▶ _TASK INSTRUCTIONS_: The records sit below. Return every line in them that holds the word "Kestemont".

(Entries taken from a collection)

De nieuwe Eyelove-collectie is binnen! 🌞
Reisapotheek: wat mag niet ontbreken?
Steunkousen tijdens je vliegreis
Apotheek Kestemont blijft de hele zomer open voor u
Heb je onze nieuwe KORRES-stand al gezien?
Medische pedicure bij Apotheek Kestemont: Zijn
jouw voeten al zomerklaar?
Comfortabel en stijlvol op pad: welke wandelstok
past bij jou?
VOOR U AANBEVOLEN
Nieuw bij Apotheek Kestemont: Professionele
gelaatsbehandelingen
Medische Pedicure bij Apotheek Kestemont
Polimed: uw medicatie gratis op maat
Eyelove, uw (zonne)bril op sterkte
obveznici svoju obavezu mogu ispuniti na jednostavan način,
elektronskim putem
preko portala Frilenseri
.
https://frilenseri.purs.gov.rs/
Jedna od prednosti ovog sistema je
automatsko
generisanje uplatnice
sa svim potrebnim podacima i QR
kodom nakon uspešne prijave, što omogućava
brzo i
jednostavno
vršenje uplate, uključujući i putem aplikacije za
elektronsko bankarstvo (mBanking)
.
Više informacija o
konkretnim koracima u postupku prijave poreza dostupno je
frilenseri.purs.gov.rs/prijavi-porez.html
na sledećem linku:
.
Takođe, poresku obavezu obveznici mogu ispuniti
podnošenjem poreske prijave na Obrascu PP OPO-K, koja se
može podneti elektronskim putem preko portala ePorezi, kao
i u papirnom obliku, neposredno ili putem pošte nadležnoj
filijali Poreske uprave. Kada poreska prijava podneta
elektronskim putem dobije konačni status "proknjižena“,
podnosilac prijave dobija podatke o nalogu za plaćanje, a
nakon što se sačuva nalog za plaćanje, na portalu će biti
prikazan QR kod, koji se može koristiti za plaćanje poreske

▶ _RESULT OF THIS TASK_:
Apotheek Kestemont blijft de hele zomer open voor u
Medische pedicure bij Apotheek Kestemont: Zijn
Nieuw bij Apotheek Kestemont: Professionele
Medische Pedicure bij Apotheek Kestemont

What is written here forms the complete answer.